**Work item:**
Render every line of the listing below as a Markdown table with the columns "Row" and "Line", numbering rows in order and skipping blank lines. Leave the pictures out of the table.

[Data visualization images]
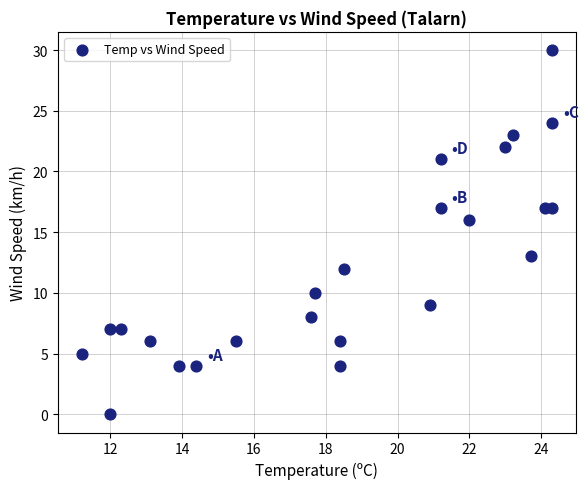

What Y value in the scatter plot is closest to 15?

16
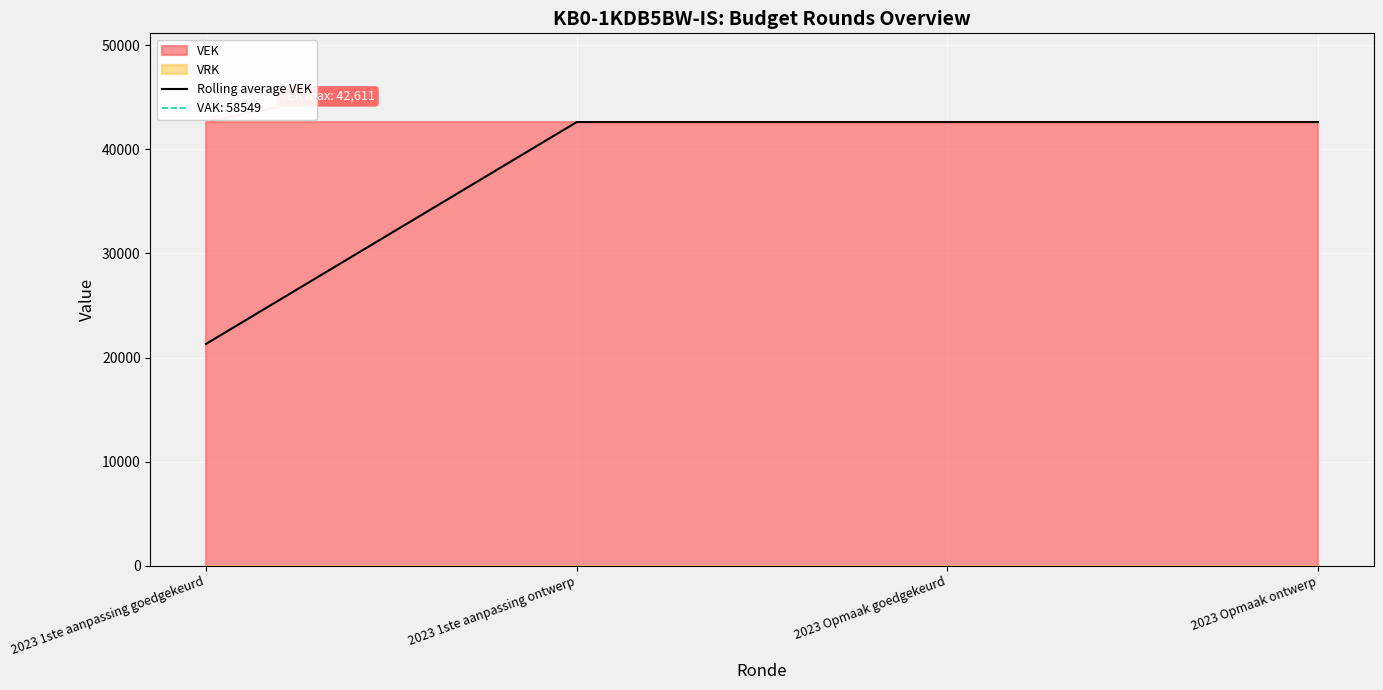

How many values are below 42611?

1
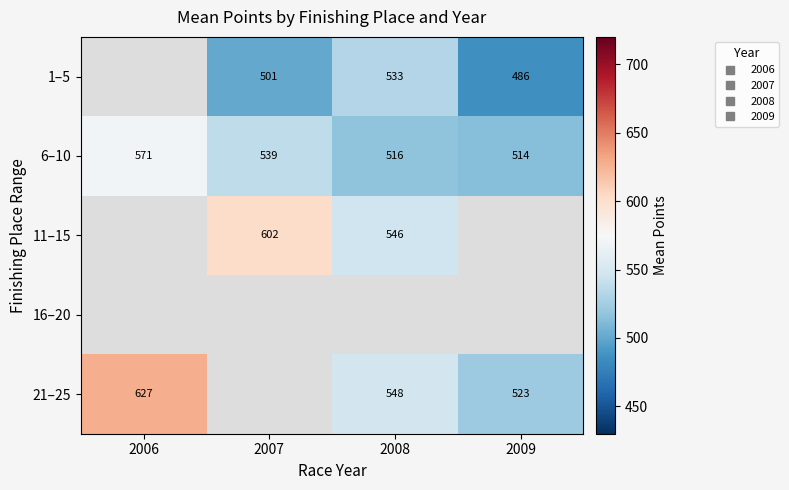

At which label does 11–15 reach its peak?

2006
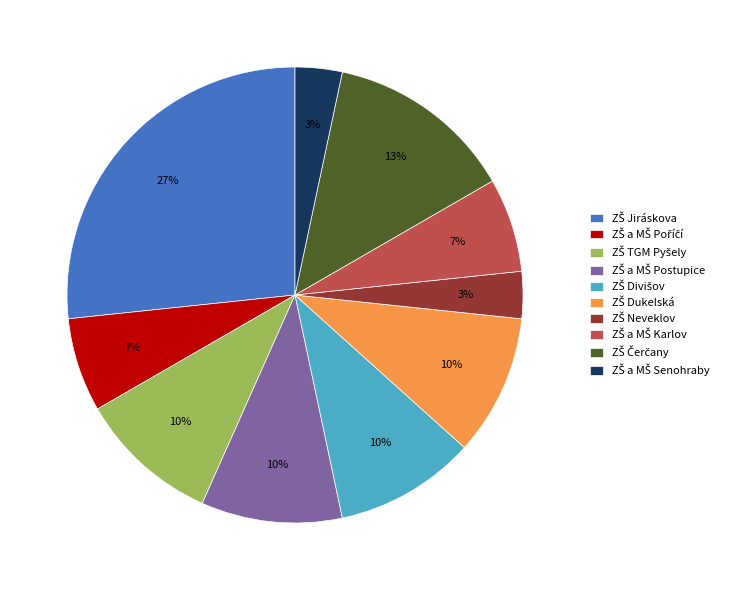

To the nearest percent, what is the average slice percentage?

10%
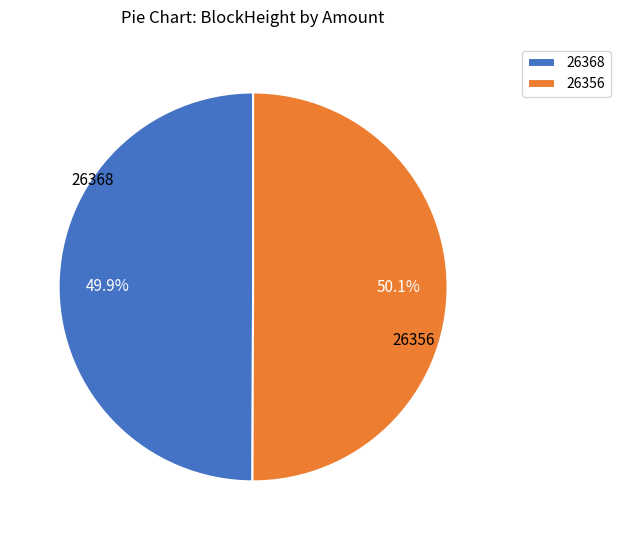

Is there any slice that represents more than half of the pie?

Yes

**Answer:**
| Row | Line |
|---|---|
| 1 | What Y value in the scatter plot is closest to 15? |
| 2 | 16 |
| 3 | How many values are below 42611? |
| 4 | 1 |
| 5 | At which label does 11–15 reach its peak? |
| 6 | 2006 |
| 7 | To the nearest percent, what is the average slice percentage? |
| 8 | 10% |
| 9 | Is there any slice that represents more than half of the pie? |
| 10 | Yes |